[Collected data]

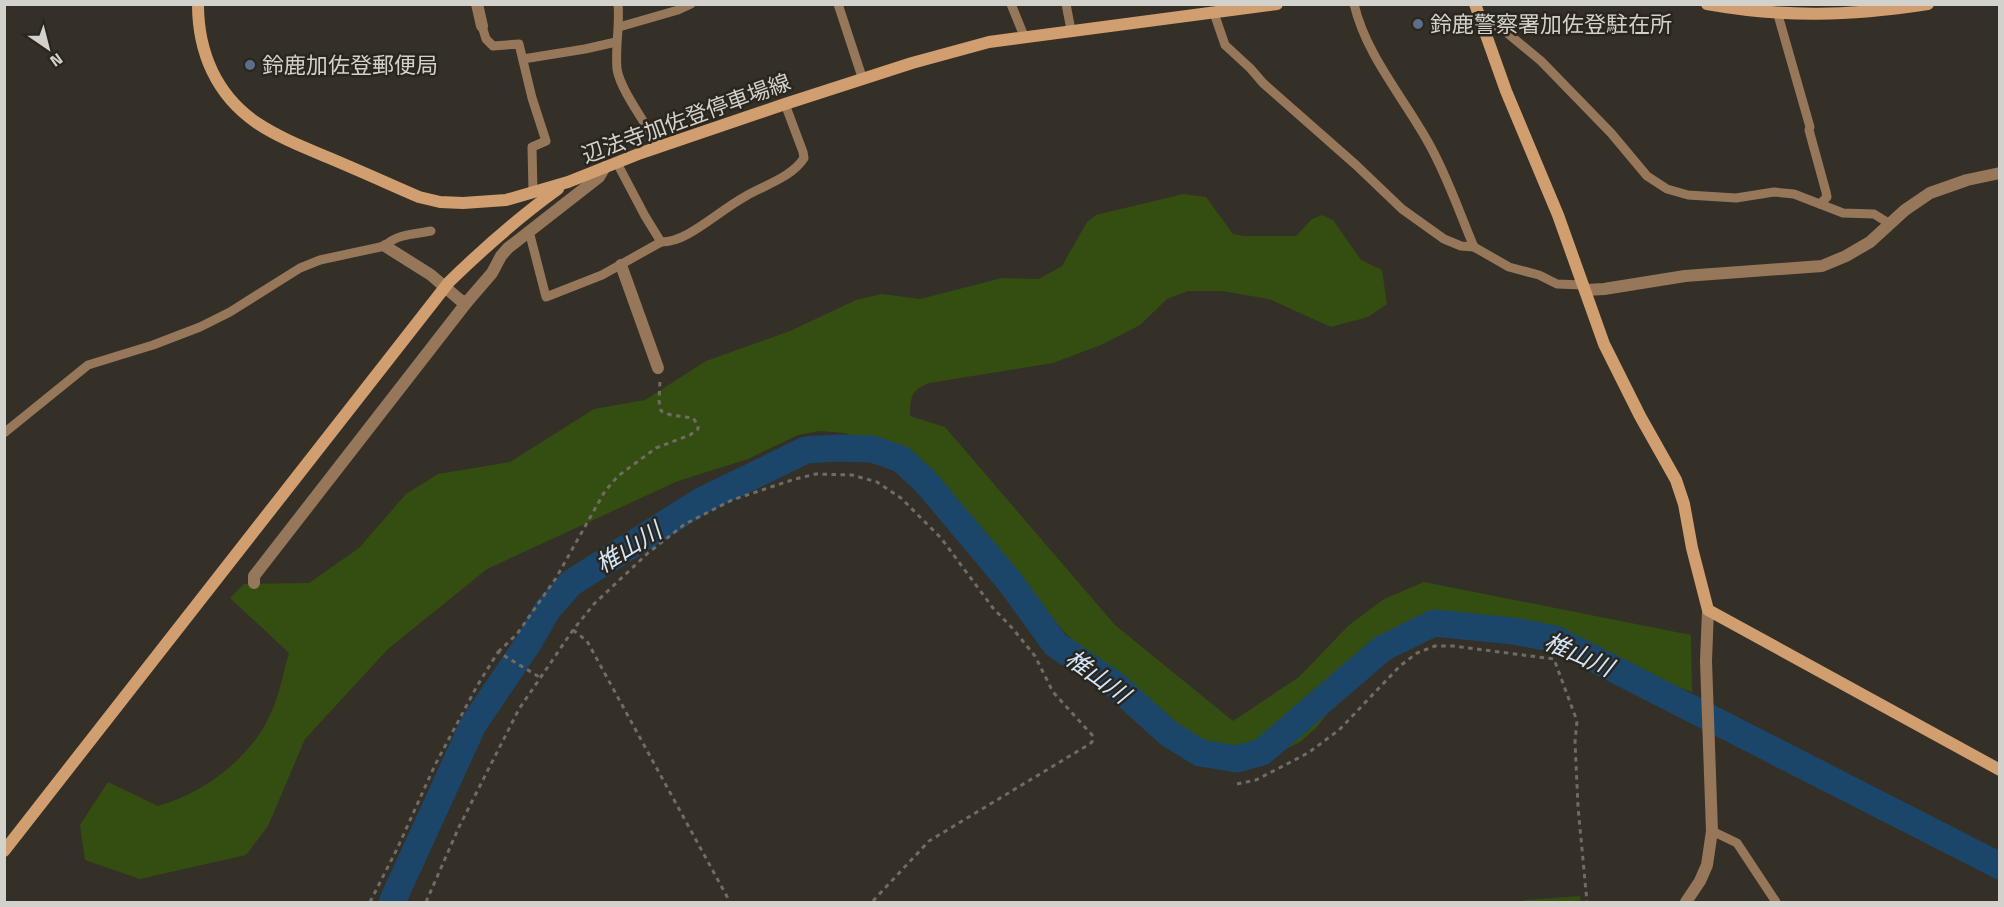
<svg xmlns="http://www.w3.org/2000/svg" width="2004" height="907" font-family="'Titillium Web','Noto Sans JP',sans-serif">
<style>
.green{fill:#344e11}
.lines{fill:none;stroke-linecap:round;stroke-linejoin:round}
.river{stroke:#1b4669;stroke-width:27}
.path{stroke:#706c65;stroke-width:3;stroke-dasharray:4.5 4.5;stroke-linecap:butt}
.lane{stroke:#96775a;stroke-width:9}
.street{stroke:#96775a;stroke-width:12}
.secondary{stroke:#d09e6f;stroke-width:12}
.service-dot{fill:#5c6f8a;stroke:#2a261e;stroke-width:2}
.labels{text-anchor:middle;dominant-baseline:central;stroke-width:5;stroke-linejoin:round;paint-order:stroke}
.poi-label{font-size:22px;fill:#d3d1cb;stroke:#2a261e;text-anchor:start}
.street-label{font-size:22px;fill:#d3d1cb;stroke:#2a261e}
.water-label{font-size:24px;font-style:italic;fill:#d3e6f8;stroke:#2a261e}
</style>
<rect width="100%" height="100%" fill="#342f27"/>
<g class="green">
<path d="M1183,194l23,3 27,37 11,2h52l16,-17 10,-4 11,5 28,40 21,10 5,34 -19,13 -37,10 -62,-28 -47,-8h-34l-21,8 -27,26 -39,20 -48,18 -124,20c-19,8 -18,14 -19,33l35,11 170,198 118,96 66,-44 50,-52 35,-26 40,-17 267,53 1,57 -203,-76 -61,-4 -31,16 -81,100 -16,14 -42,21 -46,-7 -23,-10 -125,-114 -133,-162 -20,-15 -21,-9 -47,-13 -23,-2 -22,4 -50,24 -70,22 -191,88 -99,80 -83,90 -37,87 -22,29 -106,24 -55,-19 -5,-35 28,-43 50,24c46,-13 92,-47 112,-91 9,-18 13,-42 19,-62l-59,-55 14,-14 65,-1 50,-35 47,-54 32,-20 72,-12 84,-53 51,-9 61,-39 84,-30 66,-31 26,-6 38,5 82,-21 37,1 23,-13 25,-44 9,-7z"/>
<polygon points="1580,896 1581,902 1518,902 1526,900"/>
</g>
<g class="lines">
<polyline class="river" points="392,902 473,725 529,642 548,609 571,583 701,501 806,450 836,448 872,449 901,459 925,481 1010,582 1055,644 1114,684 1168,733 1200,753 1237,759 1262,752 1383,648 1434,623 1513,631 1555,639 2000,866"/>
<g class="path">
<polyline points="573,630 587,641 730,902"/>
<polyline points="498,652 517,634 556,578 605,491 618,476 656,448 690,435 698,429 698,425 693,418 671,415 661,411 659,401 660,381"/>
<polyline points="1237,784 1256,780 1308,753 1339,730 1400,666 1417,653 1435,646 1453,646 1554,659 1577,721 1575,742 1578,807 1587,902"/>
<polyline points="370,902 397,849 435,765 477,686 498,652 541,678"/>
<polyline points="426,902 459,827 519,709 573,630 594,604 648,553 685,524 732,500 795,479 816,474 852,475 877,482 901,498 941,538 993,608 1013,629 1035,656 1053,692 1093,736 1092,742 1088,745 929,841 872,902"/>
</g>
<g class="lane">
<path d="M618,4c2,22 -3,43 -1,65 3,21 31,57 42,78"/>
<polyline points="838,4 863,80"/>
<polyline points="1011,4 1024,36"/>
<polyline points="1066,4 1071,30"/>
<path d="M1354,4c12,51 49,93 74,138 19,33 31,70 46,105"/>
<polyline points="1214,13 1225,45 1250,68 1263,83 1356,165 1402,209 1444,239 1461,246 1474,247 1509,267 1539,275 1557,284 1583,285"/>
<polyline points="1778,15 1810,127 1809,130 1826,192 1827,197 1820,204"/>
<polyline points="1482,23 1500,27 1541,61 1611,133 1647,176 1667,189 1688,195 1736,198 1774,192 1794,194 1843,213 1874,214 1890,224"/>
<polyline points="482,26 486,39 493,46 519,44 532,98 546,141 532,147 533,192"/>
<polyline points="619,27 678,10 691,4"/>
<polyline points="523,59 585,49 616,42"/>
<path d="M617,163l28,53 16,26c10,0 18,-3 27,-8 20,-11 38,-27 58,-38 19,-11 46,-19 58,-38l-1,-6 -18,-48"/>
<polyline points="529,231 546,297 602,275 661,242"/>
<path d="M4,433l84,-68 65,-20 47,-18 30,-15 70,-44 20,-8 65,-14c11,-12 31,-12 46,-15"/>
<polyline points="1712,831 1737,843 1776,902"/>
</g>
<g class="street">
<polyline points="477,4 482,26"/>
<polyline points="385,246 431,275 460,300 467,302"/>
<polyline points="621,265 658,368"/>
<polyline points="1585,290 1604,289 1685,276 1822,266 1846,256 1870,242 1905,210 1930,193 1967,180 2000,173"/>
<polyline points="254,583 254,576 467,302 492,273 501,256 508,248 599,177 605,167"/>
<polyline points="1686,902 1700,881 1707,865 1712,831 1706,661 1708,610"/>
</g>
<g class="secondary">
<path d="M198,4c0,48 18,91 59,119 21,14 46,24 70,34 31,13 62,27 92,40l21,5 23,1 43,-3 62,-18 73,-29 144,-49 127,-41 77,-21 288,-38"/>
<polyline points="1475,4 1506,91 1558,215 1604,344 1640,416 1676,480 1684,504 1692,548 1708,610 2000,770"/>
<path d="M1707,4c79,14 142,12 221,0"/>
<path d="M4,851l445,-569c35,-34 70,-65 109,-93"/>
</g>
</g>
<g class="service-dot">
<circle cx="1418" cy="24" r="6"/>
<circle cx="250" cy="65" r="6"/>
</g>
<g class="labels">
<g class="poi-label">
<text x="1430" y="24">鈴鹿警察署加佐登駐在所</text>
<text x="262" y="65">鈴鹿加佐登郵便局</text>
</g>
<g class="street-label">
<text transform="translate(686 118) rotate(-20)">辺法寺加佐登停車場線</text>
</g>
<g class="water-label">
<text transform="translate(628 547) rotate(-32)">椎山川</text>
<text transform="translate(1579 654) rotate(24)">椎山川</text>
<text transform="translate(1098 676) rotate(36)">椎山川</text>
</g>
</g>
<rect width="2004" height="907" fill="none" stroke="#d3d1cb" stroke-width="12"/>
<g transform="translate(48 48) rotate(145)" stroke="#2a261e" stroke-width="4.5" paint-order="stroke">
<path d="M0-4.5L10 22L0 15L-10 22Z" fill="#d3d1cb"/>
<text y="-9" font-size="16" font-weight="bold" text-anchor="middle" fill="#d3d1cb">N</text>
</g>
</svg>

▸ **EXERCISE DIRECTIONS**:
In the data above, each line holding "none" is to be found and copied.

▸ **EXPECTED ANSWER**:
.lines{fill:none;stroke-linecap:round;stroke-linejoin:round}
<rect width="2004" height="907" fill="none" stroke="#d3d1cb" stroke-width="12"/>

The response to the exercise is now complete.